To facilitate comparison, oligosaccharide sequences are translated from IUPAC nomenclature into symbols that represent elements of backbone geometry, only considering monomer dimension and stereochemistry of acceptor and anomeric donor carbon atoms, and ignoring sidechains and chemical modification (Fig. 9). Briefly, the monomer dimension is represented by a single letter P, F or L depending on whether the monomer sugar is a pyranose, furanose or is linear, respectively. Stereochemistry of the acceptor and donor carbon atoms is represented by the index number of the carbon position within the ring/monomer, followed by a single letter U, D or N depending on whether the linked oxygen atom is U (up=above the monomer ring), D (down=below the monomer ring), or N (neither above or below the ring). The N symbol is assigned in cases of conformational flexibility such as with alditols or C6 linkages. At present, in scoring the similarity of two thus translated residues, the entirety of the translation strings must be identical to achieve a score of +1. Further details and limitations will be presented elsewhere (G.P. Gippert, manuscript in preparation).

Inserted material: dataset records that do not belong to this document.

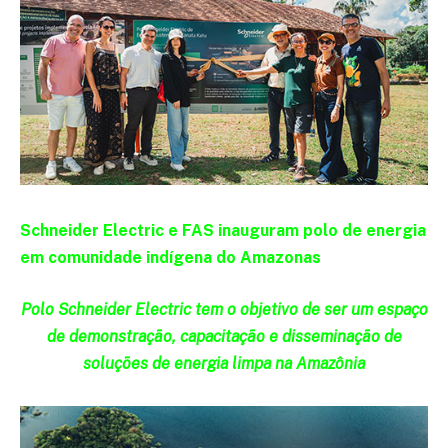
Schneider Electric e FAS inauguram polo de energia
em comunidade indígena do Amazonas
Polo Schneider Electric tem o objetivo de ser um espaço
de demonstração, capacitação e disseminação de
soluções de energia limpa na Amazônia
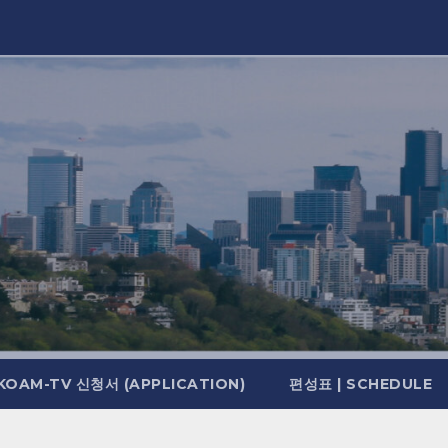
KOAM-TV 신청서 (APPLICATION)
편성표 | SCHEDULE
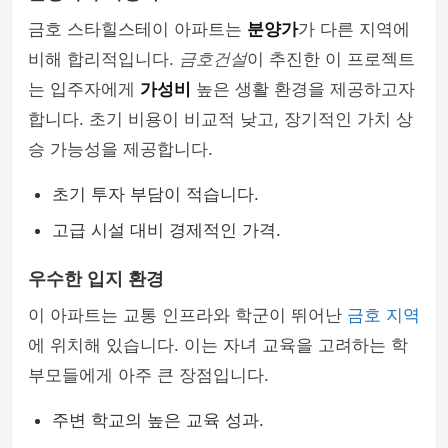
금호 스타힐스테이 아파트는
분양가
가 다른 지역에
비해 합리적입니다.
금호건설
이 추진한 이 프로젝트
는 입주자에게
가성비
높은 생활 환경을 제공하고자
합니다. 초기 비용이 비교적 낮고, 장기적인 가치 상
승 가능성을 제공합니다.
초기 투자 부담이 적습니다.
고급 시설 대비 경제적인 가격.
우수한 입지 환경
이 아파트는 교통 인프라와 학군이 뛰어난
금호 지역
에 위치해 있습니다. 이는 자녀 교육을 고려하는 학
부모들에게 아주 큰 장점입니다.
주변 학교의 높은 교육 성과.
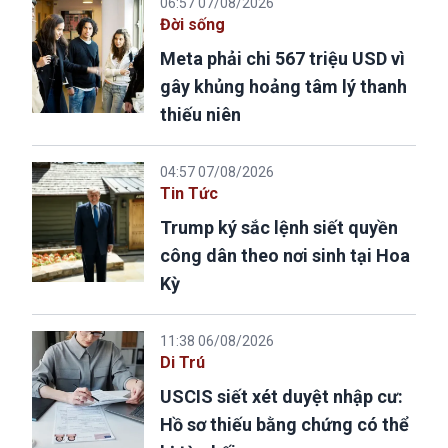
06:57 07/08/2026
Đời sống
Meta phải chi 567 triệu USD vì
gây khủng hoảng tâm lý thanh
thiếu niên
04:57 07/08/2026
Tin Tức
Trump ký sắc lệnh siết quyền
công dân theo nơi sinh tại Hoa
Kỳ
11:38 06/08/2026
Di Trú
USCIS siết xét duyệt nhập cư:
Hồ sơ thiếu bằng chứng có thể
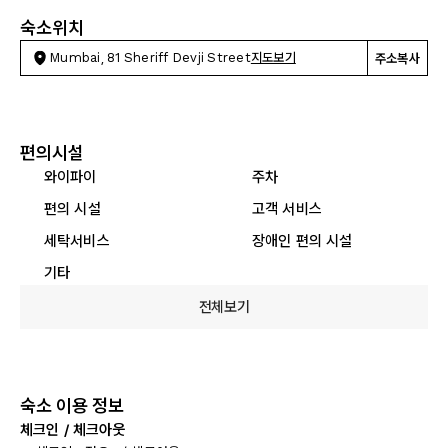
숙소위치
Mumbai, 81 Sheriff Devji Street
지도보기
주소복사
편의시설
와이파이
주차
편의 시설
고객 서비스
세탁서비스
장애인 편의 시설
기타
전체보기
숙소 이용 정보
체크인 / 체크아웃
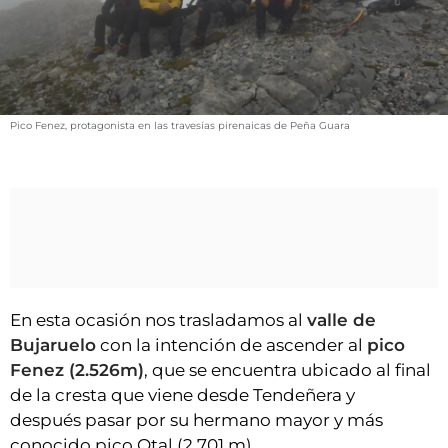
VÍDEOS
CONTACTAR
FIESTAS EN EL ALTO ARAGÓN
FIESTAS DE SAN LORENZO
Pico Fenez, protagonista en las travesías pirenaicas de Peña Guara
AGENDA
CARTELERA
FARMACIAS
HORÓSCOPO
ESQUELAS
En esta ocasión nos trasladamos al
valle de
Bujaruelo
con la intención de ascender al
pico
CLUB DEL AMIGO MILITANTE
Fenez (2.526m)
, que se encuentra ubicado al final
de la cresta que viene desde Tendeñera y
INICIAR SESIÓN
después pasar por su hermano mayor y más
conocido pico Otal (2.701 m).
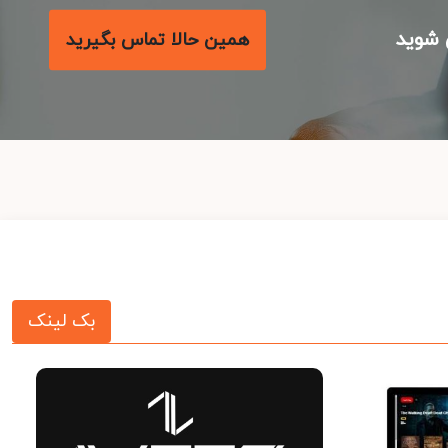
شوید
همین حالا تماس بگیرید
بک لینک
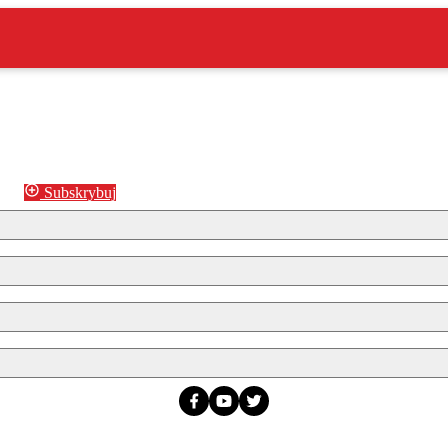
Subskrybuj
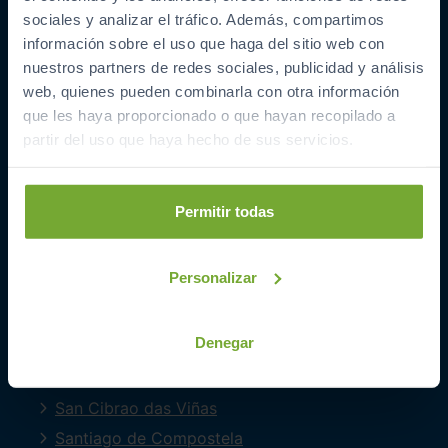
SIBUSCASBICI
sociales y analizar el tráfico. Además, compartimos
información sobre el uso que haga del sitio web con
COCHES POR LOCALIDAD
nuestros partners de redes sociales, publicidad y análisis
A Coruña
web, quienes pueden combinarla con otra información
Barreiros
que les haya proporcionado o que hayan recopilado a
partir del uso que haya hecho de sus servicios.
Ferrol
Lugo
Mourente
Permitir todas
O Milladoiro
Oleiros
Personalizar
Ourense
Perillo
Denegar
Pontevedra
Quintela Canedo
San Cibrao das Viñas
Santiago de Compostela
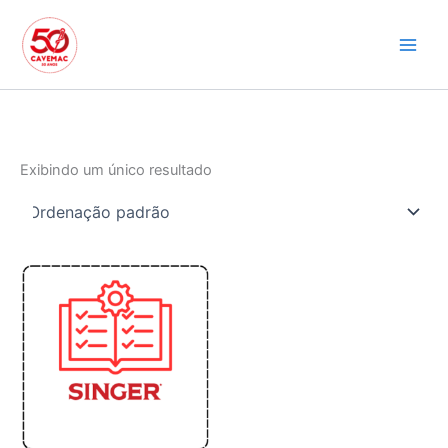
Ir
para
o
conteúdo
Exibindo um único resultado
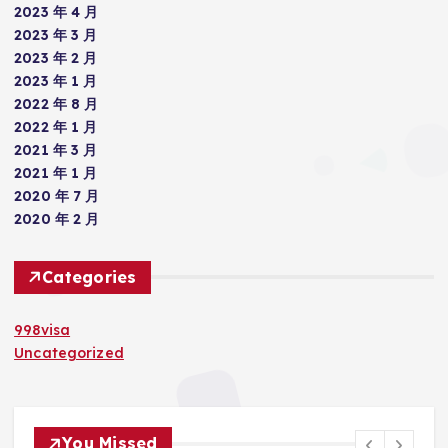
2023 年 4 月
2023 年 3 月
2023 年 2 月
2023 年 1 月
2022 年 8 月
2022 年 1 月
2021 年 3 月
2021 年 1 月
2020 年 7 月
2020 年 2 月
Categories
998visa
Uncategorized
You Missed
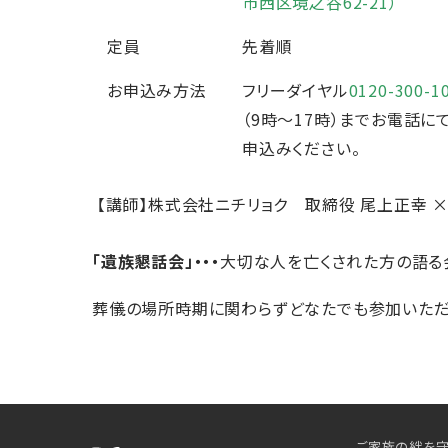
市西区境之谷62-21）
定員
先着順
お申込み方法
フリーダイヤル
0120-300-1
（9時～17時）までお電話に
申込みください。
【講師】
株式会社ニチリョク 取締役 尾上正幸 
「遺族懇話会」・・・
大切な人を亡くされた方の語る
葬儀の場所時期に関わらずどなたでも参加いた
ご家族の絆を守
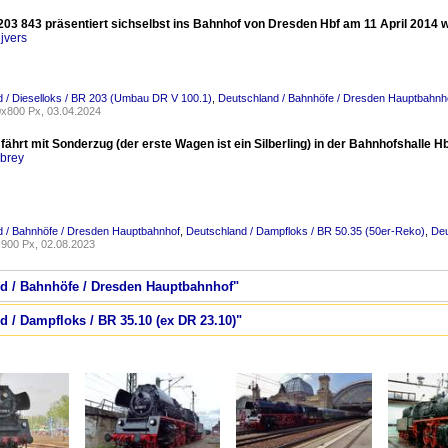
203 843 präsentiert sichselbst ins Bahnhof von Dresden Hbf am 11 April 2014
jvers
 / Dieselloks / BR 203 (Umbau DR V 100.1)
,
Deutschland / Bahnhöfe / Dresden Hauptbahnh
x800 Px, 03.04.2024
fährt mit Sonderzug (der erste Wagen ist ein Silberling) in der Bahnhofshalle 
rbrey
d / Bahnhöfe / Dresden Hauptbahnhof
,
Deutschland / Dampfloks / BR 50.35 (50er-Reko)
,
Deu
900 Px, 02.08.2023
nd / Bahnhöfe / Dresden Hauptbahnhof"
d / Dampfloks / BR 35.10 (ex DR 23.10)"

Fig. 9: Oligosaccharide translation from IUPAC nomenclature to backbone (geometric) subunits for a trisaccharide consisting of one D-galactopyranose and two D-glucopyranose residues joined by intramolecular β1 → 3 and α1 → 4 bonds, respectively, and an intermolecular α1 → 3 bond formed in the polymerase reaction.
figure 9

a IUPAC nomenclature. b Stereochemical projection highlighting backbone (thick gray line) and transfer bond (hatched line segments), and translated geometric subunits below. c Completed translation.

Comparison of the families

Pairwise HHblits analyses33 were performed for each of the new CAZy families. The HHblits scores were visualized in a heatmap using Python Matplotlib64.

AlphaFold214 structures were generated of representative proteins from the families using the ColabFold implementation65 on our internal GPU cluster processed with the recommended settings. The best ranked relaxed model was used. The protein structures were visualized in PyMOL66 and pairwise structural superimpositions were performed using the CEalign algorithm67.

Reporting summary

Further information on research design is available in the Nature Portfolio Reporting Summary linked to this article.